Готовясь упасть, поэт посмотрел в лица зрителей – и увидел пустые круги, нули, большие белые дыры вселенной.
Гул усиливался. Гарденер заметно качнулся и языком провел по пересохшим губам, с немым испугом глядя в аудиторию. И вот он уже не слышит Бобби, но ясно и четко видит ее.
Прямо сейчас она в Хейвене – и в то же время здесь, перед ним. Сидит в кресле-качалке. На ней шорты и топ на завязочках, прикрывающий… назовем это «грудью». У ног, обутых в потрепанные старые мокасины, свернулся Питер и крепко спит. Книжка есть, но она ее не читает. (Джим сумел даже разобрать название. Это были «Ангелы-хранители» Дина Кунца.) Бобби молча смотрит во тьму и думает о своем. Мысли у нее всегда движутся ровно, по правилам, одна за другой, как вагоны поезда. Не спешат, не запаздывают, не сходят с рельсов. Бобби – образцовый железнодорожник.

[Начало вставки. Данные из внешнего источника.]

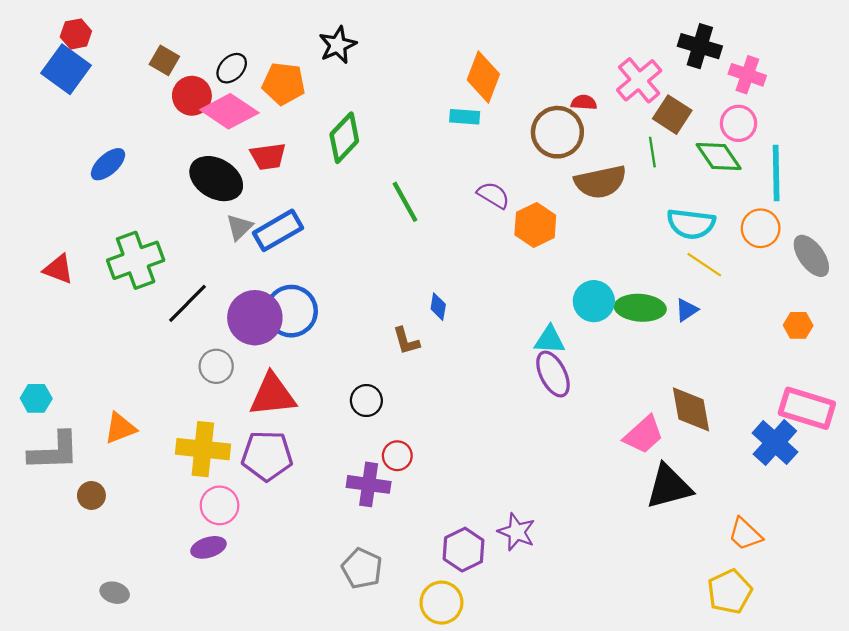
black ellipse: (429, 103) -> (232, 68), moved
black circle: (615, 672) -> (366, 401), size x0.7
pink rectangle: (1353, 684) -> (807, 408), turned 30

Джим даже расслышал, о чем она думает. Что-то такое в лесу… Ей что-то попалось в чаще. Ну да. Бобби, пытается разобраться с этим и сообразить, почему она так устала. Ей и в голову не приходит вспомнить о Джиме Эрике Гарденере, известном поэте и бунтаре, пустившем пулю в собственную жену в День благодарения, а ныне стоящем на сцене Северо-Восточного университета, под ярким пульсирующим сиянием, в компании еще пятерых литераторов и какого-то жирного тюфяка по прозванию не то Арберг, не то Аргльбаргль, и почти готовом грохнуться в обморок. Мистер Катастрофа собственной персоной. Боже, благослови разумную Бобби; ей всегда удавалось «владеть собой наперекор уродам». Вот и сейчас она размышляет, как положено нормальному человеку…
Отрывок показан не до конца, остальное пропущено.